Stored entries
***

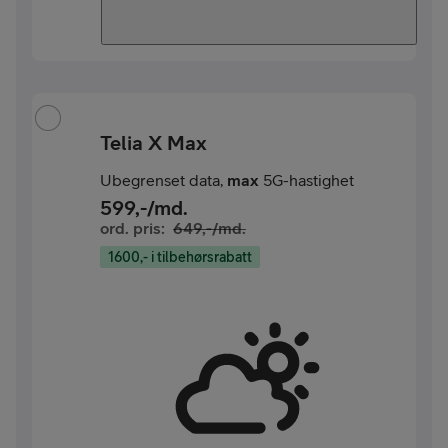
Telia X Max
Ubegrenset data,
max
5G-hastighet
599
,-/md.
ord. pris:
649
,-/md.
1600,- i tilbehørsrabatt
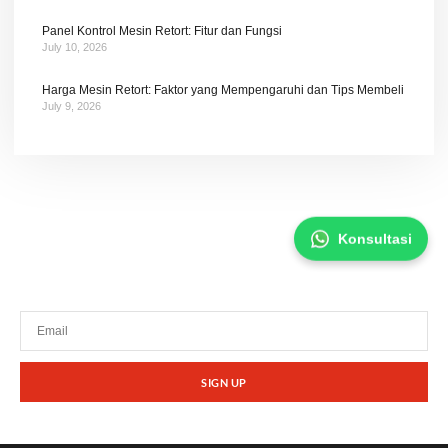
Panel Kontrol Mesin Retort: Fitur dan Fungsi
July 10, 2026
Harga Mesin Retort: Faktor yang Mempengaruhi dan Tips Membeli
July 9, 2026
Konsultasi
Tetap terhubung dengan berita terbaru dan
promosi dari kami.
SIGN UP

***

> What to work on
Transcribe all entries above exactly. Omit the pictures.

> Response for this exercise
Telia X Max
Ubegrenset data,
max
5G-hastighet
599
,-/md.
ord. pris:
649
,-/md.
1600,- i tilbehørsrabatt
Panel Kontrol Mesin Retort: Fitur dan Fungsi
July 10, 2026
Harga Mesin Retort: Faktor yang Mempengaruhi dan Tips Membeli
July 9, 2026
Konsultasi
Tetap terhubung dengan berita terbaru dan
promosi dari kami.
SIGN UP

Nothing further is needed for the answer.